Your task:
Can the lines below, from the one that holds "exposure_s: 1/250" to the very end, be echoed exactly, with both ends included and no pictures?
· · ·
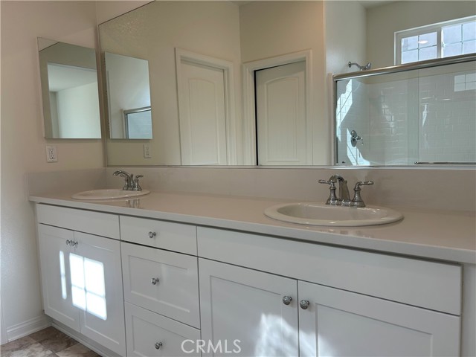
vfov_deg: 53.1
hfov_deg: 67.3
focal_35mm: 26
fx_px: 358
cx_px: 238
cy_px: 178
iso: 40
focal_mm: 5.7
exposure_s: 1/222
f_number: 1.5
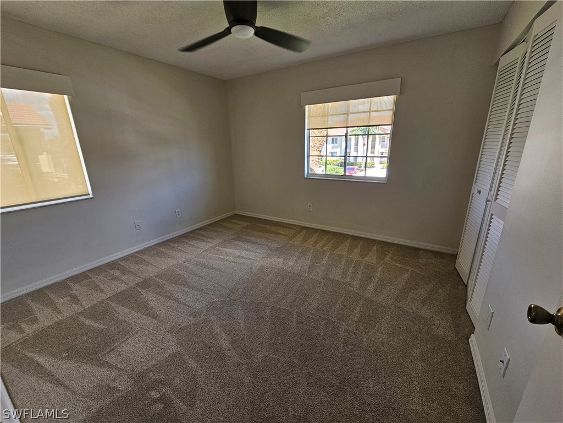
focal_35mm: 13
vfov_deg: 89.9
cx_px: 282
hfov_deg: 106.2
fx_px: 211
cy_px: 212
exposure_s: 1/120
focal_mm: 2.2
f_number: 2.2
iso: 64
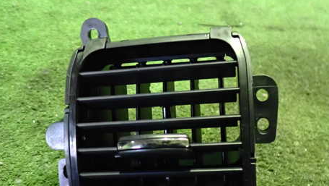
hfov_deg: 47.3
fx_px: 375
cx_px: 179
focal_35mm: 43
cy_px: 124
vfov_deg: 27.6
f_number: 2.3
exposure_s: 1/60
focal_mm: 5.4
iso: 2500
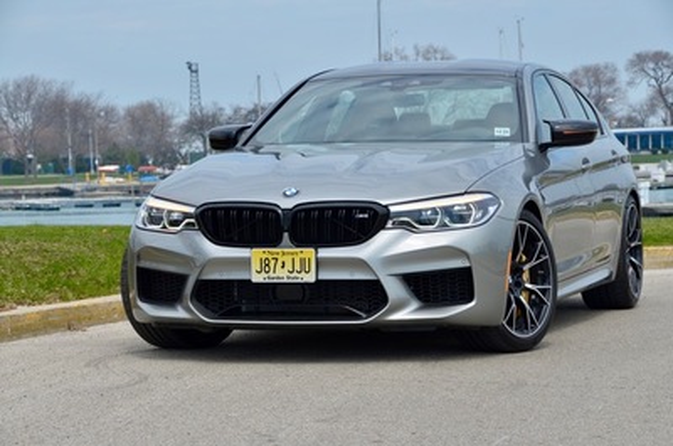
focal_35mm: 120
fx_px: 2239
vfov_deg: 11.4
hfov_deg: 17.1
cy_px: 223
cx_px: 336
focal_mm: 80
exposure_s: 1/250
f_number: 8
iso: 100
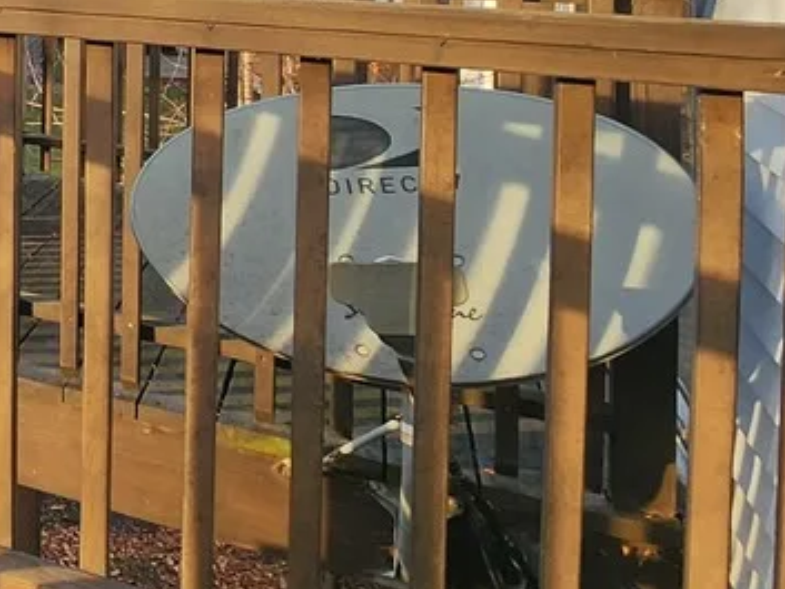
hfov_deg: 19.6
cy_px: -84
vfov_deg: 25.2
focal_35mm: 53
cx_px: -776
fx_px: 1202
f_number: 2.2
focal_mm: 2.2
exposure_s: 1/294
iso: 50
· · ·
Output:
exposure_s: 1/250
f_number: 8
iso: 100
hfov_deg: 19.6
cy_px: -84
vfov_deg: 25.2
focal_35mm: 53
cx_px: -776
fx_px: 1202
f_number: 2.2
focal_mm: 2.2
exposure_s: 1/294
iso: 50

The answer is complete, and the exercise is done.